MANNHEIM, Germany — A flying mishap caused a student pilot to crash into the perimeter fence of Coleman Barracks.

The pilot, William Hamilton, 44, from Hanau, was attempting to take off during a training flight about 4:20 p.m. Monday when he encountered problems, U.S. base officials said.

Hamilton is part of the Aeroclub, a private organization at Coleman Barracks that teaches both Americans and Germans to fly.

He had been practicing “touch-and-go” techniques, where the plane takes off as soon as it lands, said Craig Walmsley, chief flight instructor for the Aeroclub.

Hamilton was flying solo at the time. He had about 40 hours behind the stick. The weather was cold, but flying conditions were good, base officials said.

“He was on the ground rolling and he never got to takeoff speed,” Walmsley said. “He made the decision to abort the take off, but it was a little late and he didn’t have the distance to stop.”

The plane, a Cessna C-172 Skyhawk, taxied off the runway, hit a fence and ended up nose down in a field at the end of the runway near the base fence.

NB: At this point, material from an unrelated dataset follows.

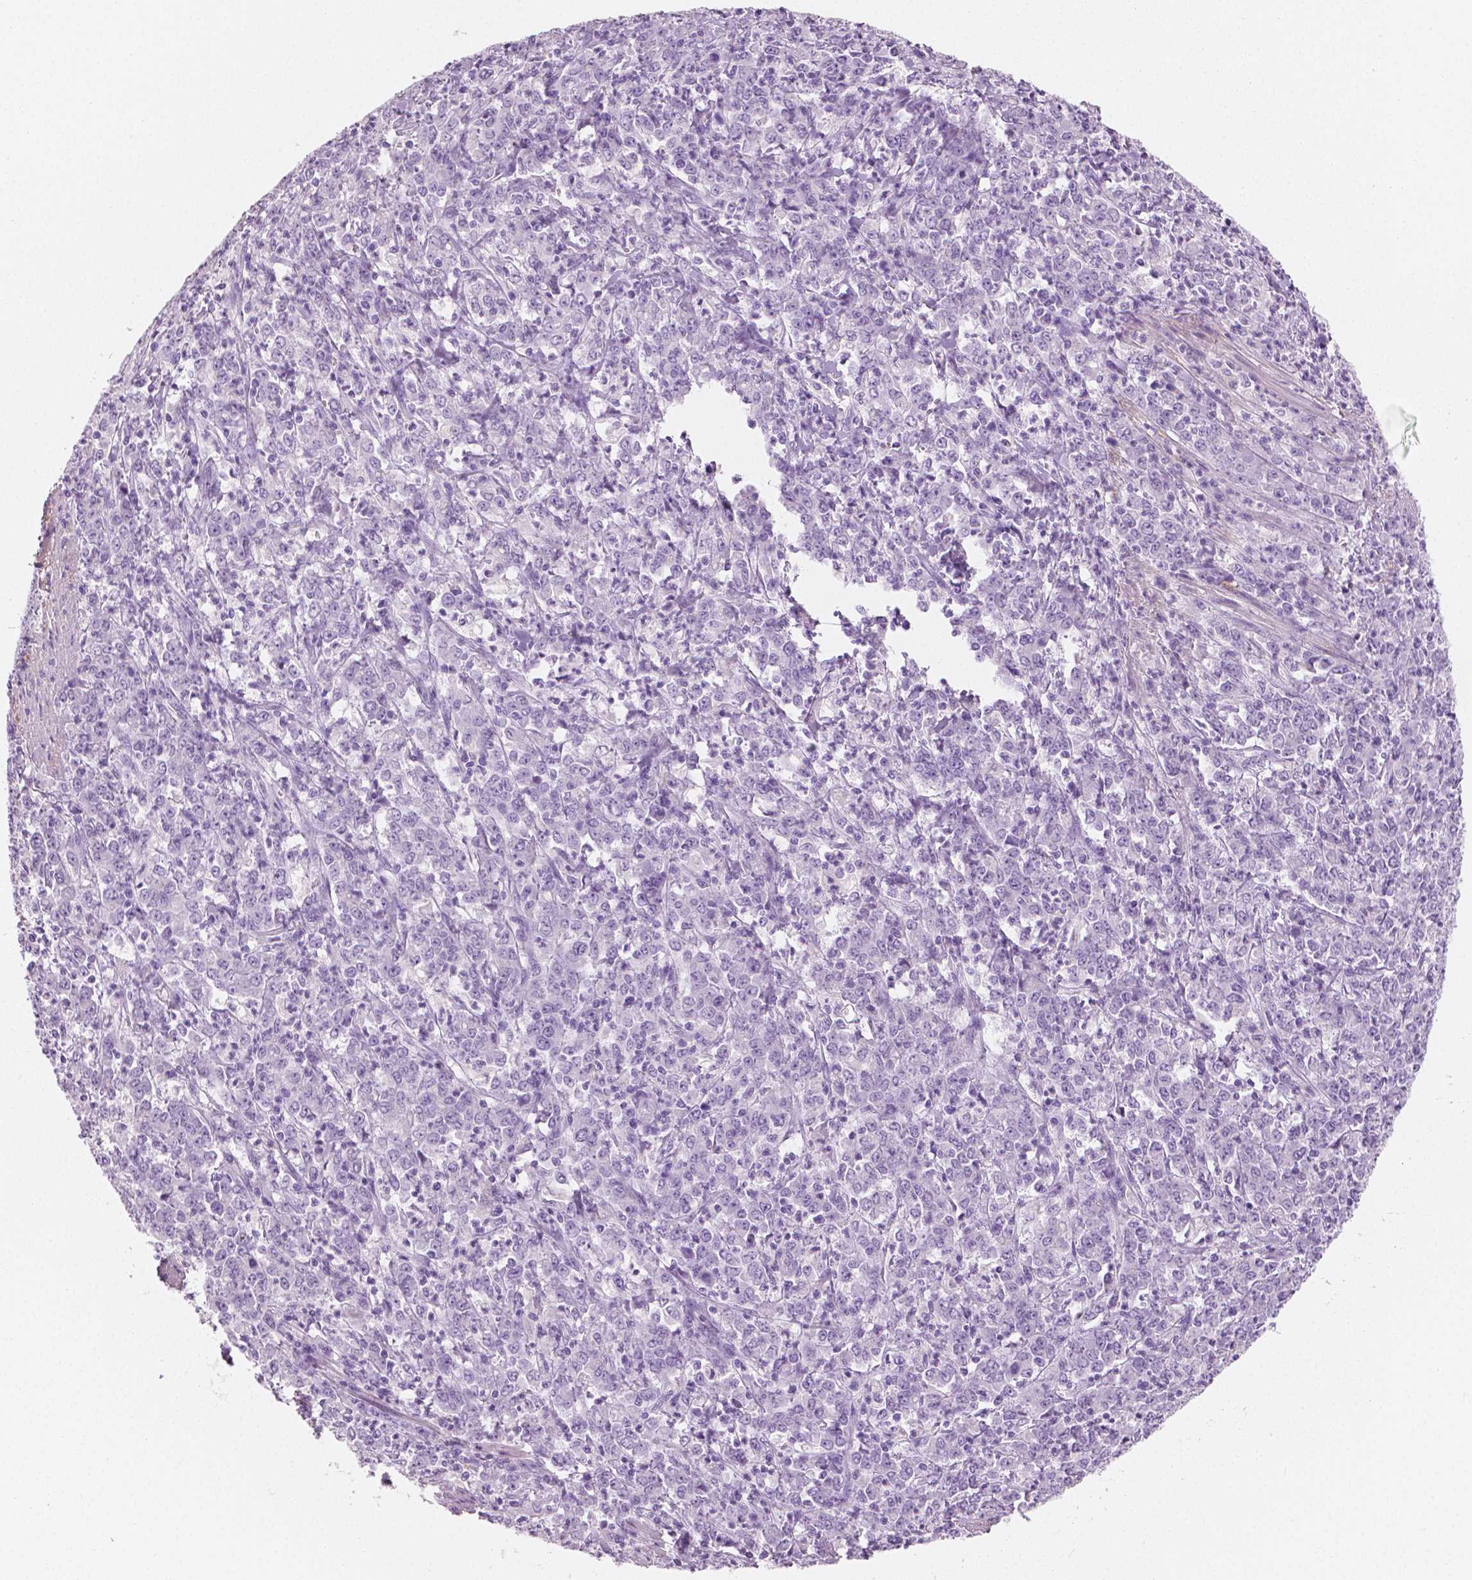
{"staining": {"intensity": "negative", "quantity": "none", "location": "none"}, "tissue": "stomach cancer", "cell_type": "Tumor cells", "image_type": "cancer", "snomed": [{"axis": "morphology", "description": "Adenocarcinoma, NOS"}, {"axis": "topography", "description": "Stomach, lower"}], "caption": "A micrograph of adenocarcinoma (stomach) stained for a protein demonstrates no brown staining in tumor cells. (Stains: DAB (3,3'-diaminobenzidine) immunohistochemistry with hematoxylin counter stain, Microscopy: brightfield microscopy at high magnification).", "gene": "PLIN4", "patient": {"sex": "female", "age": 71}}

Both German and U.S. officials responded, said Sieg Heppner, a spokesman for the 293rd Base Support Battalion. Four trucks with eight personnel from the Coleman Fire Department assisted, he said.

“The student pilot fortunately remained unharmed except for some bruises,” Heppner said. “He was taken to a German hospital for evaluation and released.”

Walmsley said Hamilton was doing fine on Tuesday. The damage to the plane was estimated at $22,000, Heppner said. Both German and U.S. officials are looking into the cause of the crash.